WHAT YOU HAVE TO DO: What you hand back must match the records word for word, with no pictures.
========
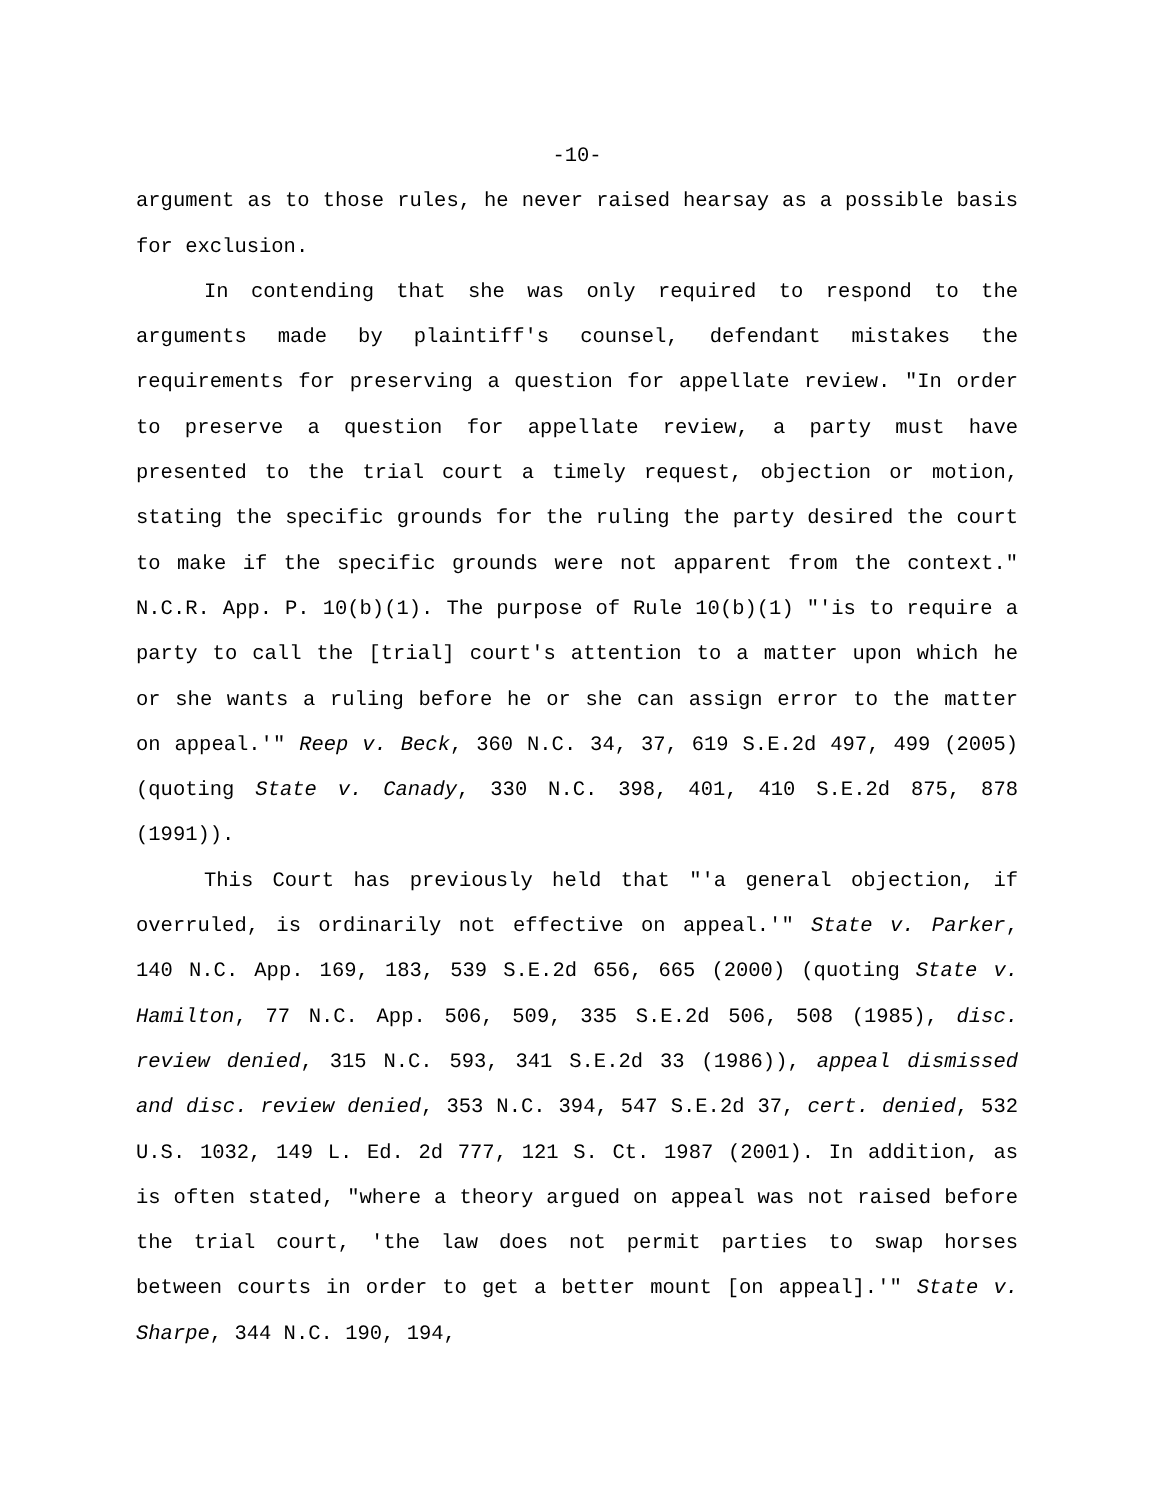-10-
argument as to those rules, he never raised hearsay as a possible basis for exclusion.
In contending that she was only required to respond to the arguments made by plaintiff's counsel, defendant mistakes the requirements for preserving a question for appellate review. "In order to preserve a question for appellate review, a party must have presented to the trial court a timely request, objection or motion, stating the specific grounds for the ruling the party desired the court to make if the specific grounds were not apparent from the context." N.C.R. App. P. 10(b)(1). The purpose of Rule 10(b)(1) "'is to require a party to call the [trial] court's attention to a matter upon which he or she wants a ruling before he or she can assign error to the matter on appeal.'" Reep v. Beck, 360 N.C. 34, 37, 619 S.E.2d 497, 499 (2005) (quoting State v. Canady, 330 N.C. 398, 401, 410 S.E.2d 875, 878 (1991)).
This Court has previously held that "'a general objection, if overruled, is ordinarily not effective on appeal.'" State v. Parker, 140 N.C. App. 169, 183, 539 S.E.2d 656, 665 (2000) (quoting State v. Hamilton, 77 N.C. App. 506, 509, 335 S.E.2d 506, 508 (1985), disc. review denied, 315 N.C. 593, 341 S.E.2d 33 (1986)), appeal dismissed and disc. review denied, 353 N.C. 394, 547 S.E.2d 37, cert. denied, 532 U.S. 1032, 149 L. Ed. 2d 777, 121 S. Ct. 1987 (2001). In addition, as is often stated, "where a theory argued on appeal was not raised before the trial court, 'the law does not permit parties to swap horses between courts in order to get a better mount [on appeal].'" State v. Sharpe, 344 N.C. 190, 194,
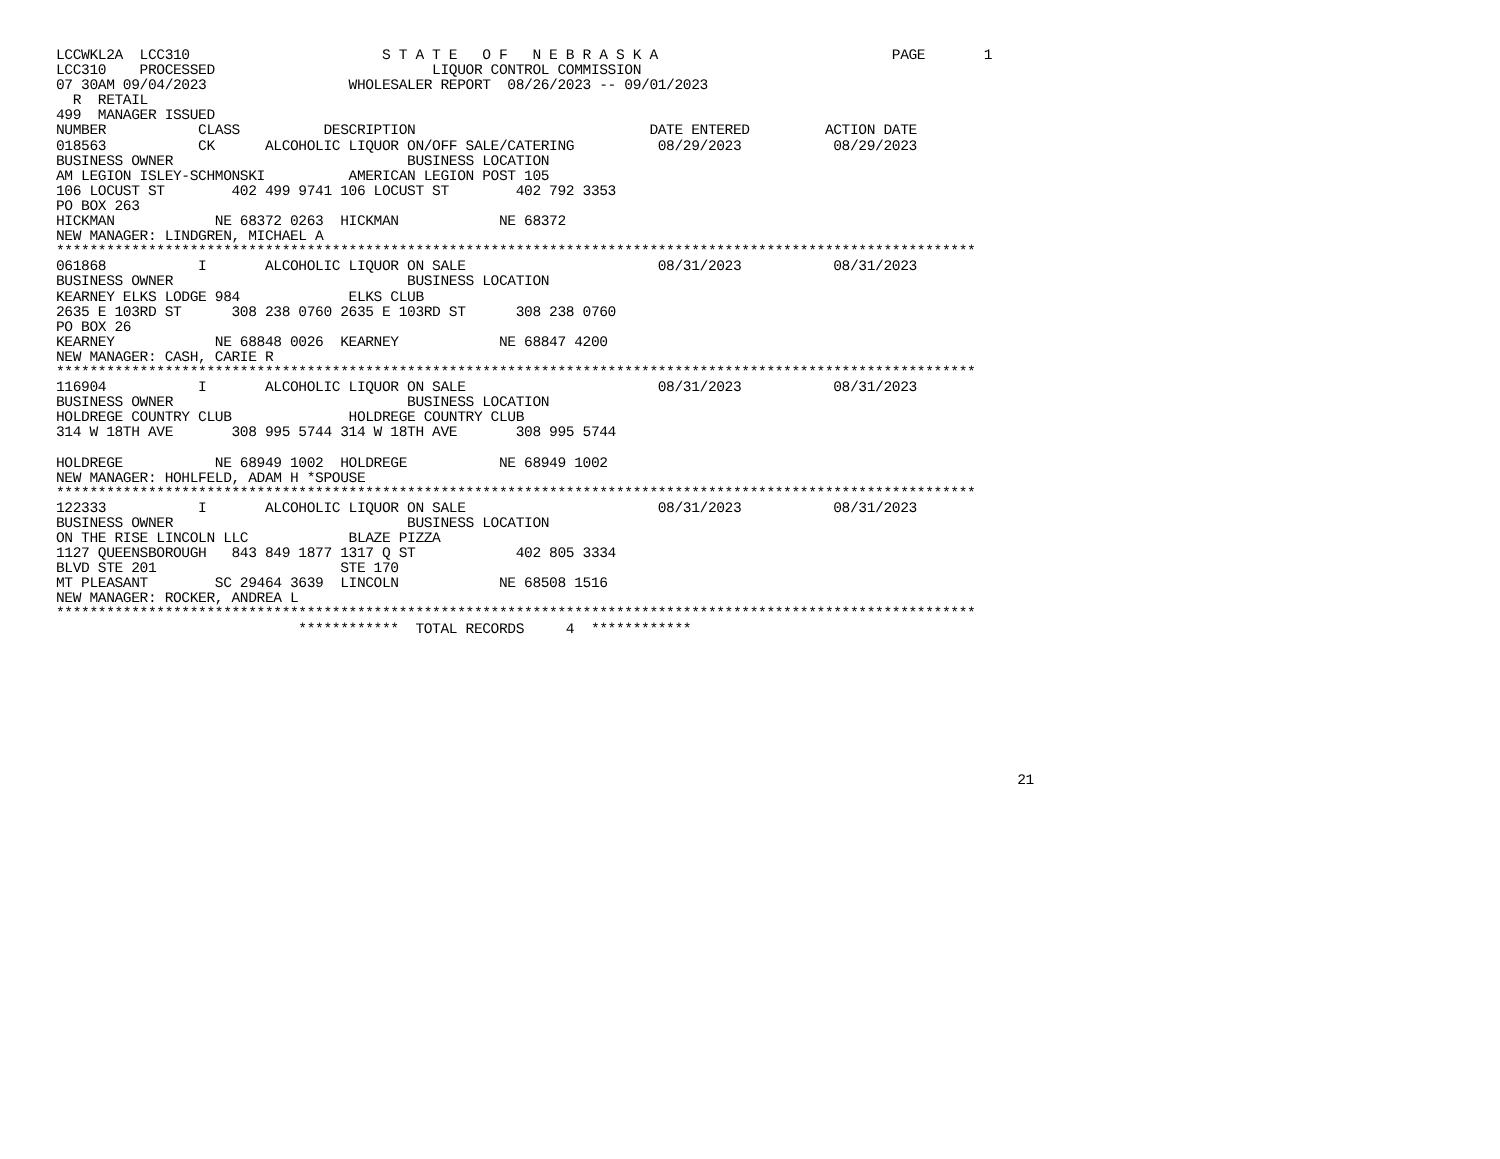LCCWKL2A  LCC310                       S T A T E   O F   N E B R A S K A                            PAGE       1
LCC310    PROCESSED                          LIQUOR CONTROL COMMISSION
07 30AM 09/04/2023                 WHOLESALER REPORT  08/26/2023 -- 09/01/2023
  R  RETAIL
499  MANAGER ISSUED
NUMBER           CLASS          DESCRIPTION                            DATE ENTERED         ACTION DATE
018563           CK      ALCOHOLIC LIQUOR ON/OFF SALE/CATERING          08/29/2023           08/29/2023
BUSINESS OWNER                            BUSINESS LOCATION
AM LEGION ISLEY-SCHMONSKI          AMERICAN LEGION POST 105
106 LOCUST ST        402 499 9741 106 LOCUST ST        402 792 3353
PO BOX 263
HICKMAN            NE 68372 0263  HICKMAN            NE 68372
NEW MANAGER: LINDGREN, MICHAEL A
**************************************************************************************************************
061868           I       ALCOHOLIC LIQUOR ON SALE                       08/31/2023           08/31/2023
BUSINESS OWNER                            BUSINESS LOCATION
KEARNEY ELKS LODGE 984             ELKS CLUB
2635 E 103RD ST      308 238 0760 2635 E 103RD ST      308 238 0760
PO BOX 26
KEARNEY            NE 68848 0026  KEARNEY            NE 68847 4200
NEW MANAGER: CASH, CARIE R
**************************************************************************************************************
116904           I       ALCOHOLIC LIQUOR ON SALE                       08/31/2023           08/31/2023
BUSINESS OWNER                            BUSINESS LOCATION
HOLDREGE COUNTRY CLUB              HOLDREGE COUNTRY CLUB
314 W 18TH AVE       308 995 5744 314 W 18TH AVE       308 995 5744

HOLDREGE           NE 68949 1002  HOLDREGE           NE 68949 1002
NEW MANAGER: HOHLFELD, ADAM H *SPOUSE
**************************************************************************************************************
122333           I       ALCOHOLIC LIQUOR ON SALE                       08/31/2023           08/31/2023
BUSINESS OWNER                            BUSINESS LOCATION
ON THE RISE LINCOLN LLC            BLAZE PIZZA
1127 QUEENSBOROUGH   843 849 1877 1317 Q ST            402 805 3334
BLVD STE 201                      STE 170
MT PLEASANT        SC 29464 3639  LINCOLN            NE 68508 1516
NEW MANAGER: ROCKER, ANDREA L
**************************************************************************************************************
                             ************  TOTAL RECORDS     4  ************









                                                                                                                   21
========
ANSWER SECTION:
-10-
argument as to those rules, he never raised hearsay as a possible basis for exclusion.
In contending that she was only required to respond to the arguments made by plaintiff's counsel, defendant mistakes the requirements for preserving a question for appellate review. "In order to preserve a question for appellate review, a party must have presented to the trial court a timely request, objection or motion, stating the specific grounds for the ruling the party desired the court to make if the specific grounds were not apparent from the context." N.C.R. App. P. 10(b)(1). The purpose of Rule 10(b)(1) "'is to require a party to call the [trial] court's attention to a matter upon which he or she wants a ruling before he or she can assign error to the matter on appeal.'" Reep v. Beck, 360 N.C. 34, 37, 619 S.E.2d 497, 499 (2005) (quoting State v. Canady, 330 N.C. 398, 401, 410 S.E.2d 875, 878 (1991)).
This Court has previously held that "'a general objection, if overruled, is ordinarily not effective on appeal.'" State v. Parker, 140 N.C. App. 169, 183, 539 S.E.2d 656, 665 (2000) (quoting State v. Hamilton, 77 N.C. App. 506, 509, 335 S.E.2d 506, 508 (1985), disc. review denied, 315 N.C. 593, 341 S.E.2d 33 (1986)), appeal dismissed and disc. review denied, 353 N.C. 394, 547 S.E.2d 37, cert. denied, 532 U.S. 1032, 149 L. Ed. 2d 777, 121 S. Ct. 1987 (2001). In addition, as is often stated, "where a theory argued on appeal was not raised before the trial court, 'the law does not permit parties to swap horses between courts in order to get a better mount [on appeal].'" State v. Sharpe, 344 N.C. 190, 194,
LCCWKL2A  LCC310                       S T A T E   O F   N E B R A S K A                            PAGE       1
LCC310    PROCESSED                          LIQUOR CONTROL COMMISSION
07 30AM 09/04/2023                 WHOLESALER REPORT  08/26/2023 -- 09/01/2023
  R  RETAIL
499  MANAGER ISSUED
NUMBER           CLASS          DESCRIPTION                            DATE ENTERED         ACTION DATE
018563           CK      ALCOHOLIC LIQUOR ON/OFF SALE/CATERING          08/29/2023           08/29/2023
BUSINESS OWNER                            BUSINESS LOCATION
AM LEGION ISLEY-SCHMONSKI          AMERICAN LEGION POST 105
106 LOCUST ST        402 499 9741 106 LOCUST ST        402 792 3353
PO BOX 263
HICKMAN            NE 68372 0263  HICKMAN            NE 68372
NEW MANAGER: LINDGREN, MICHAEL A
**************************************************************************************************************
061868           I       ALCOHOLIC LIQUOR ON SALE                       08/31/2023           08/31/2023
BUSINESS OWNER                            BUSINESS LOCATION
KEARNEY ELKS LODGE 984             ELKS CLUB
2635 E 103RD ST      308 238 0760 2635 E 103RD ST      308 238 0760
PO BOX 26
KEARNEY            NE 68848 0026  KEARNEY            NE 68847 4200
NEW MANAGER: CASH, CARIE R
**************************************************************************************************************
116904           I       ALCOHOLIC LIQUOR ON SALE                       08/31/2023           08/31/2023
BUSINESS OWNER                            BUSINESS LOCATION
HOLDREGE COUNTRY CLUB              HOLDREGE COUNTRY CLUB
314 W 18TH AVE       308 995 5744 314 W 18TH AVE       308 995 5744

HOLDREGE           NE 68949 1002  HOLDREGE           NE 68949 1002
NEW MANAGER: HOHLFELD, ADAM H *SPOUSE
**************************************************************************************************************
122333           I       ALCOHOLIC LIQUOR ON SALE                       08/31/2023           08/31/2023
BUSINESS OWNER                            BUSINESS LOCATION
ON THE RISE LINCOLN LLC            BLAZE PIZZA
1127 QUEENSBOROUGH   843 849 1877 1317 Q ST            402 805 3334
BLVD STE 201                      STE 170
MT PLEASANT        SC 29464 3639  LINCOLN            NE 68508 1516
NEW MANAGER: ROCKER, ANDREA L
**************************************************************************************************************
                             ************  TOTAL RECORDS     4  ************









                                                                                                                   21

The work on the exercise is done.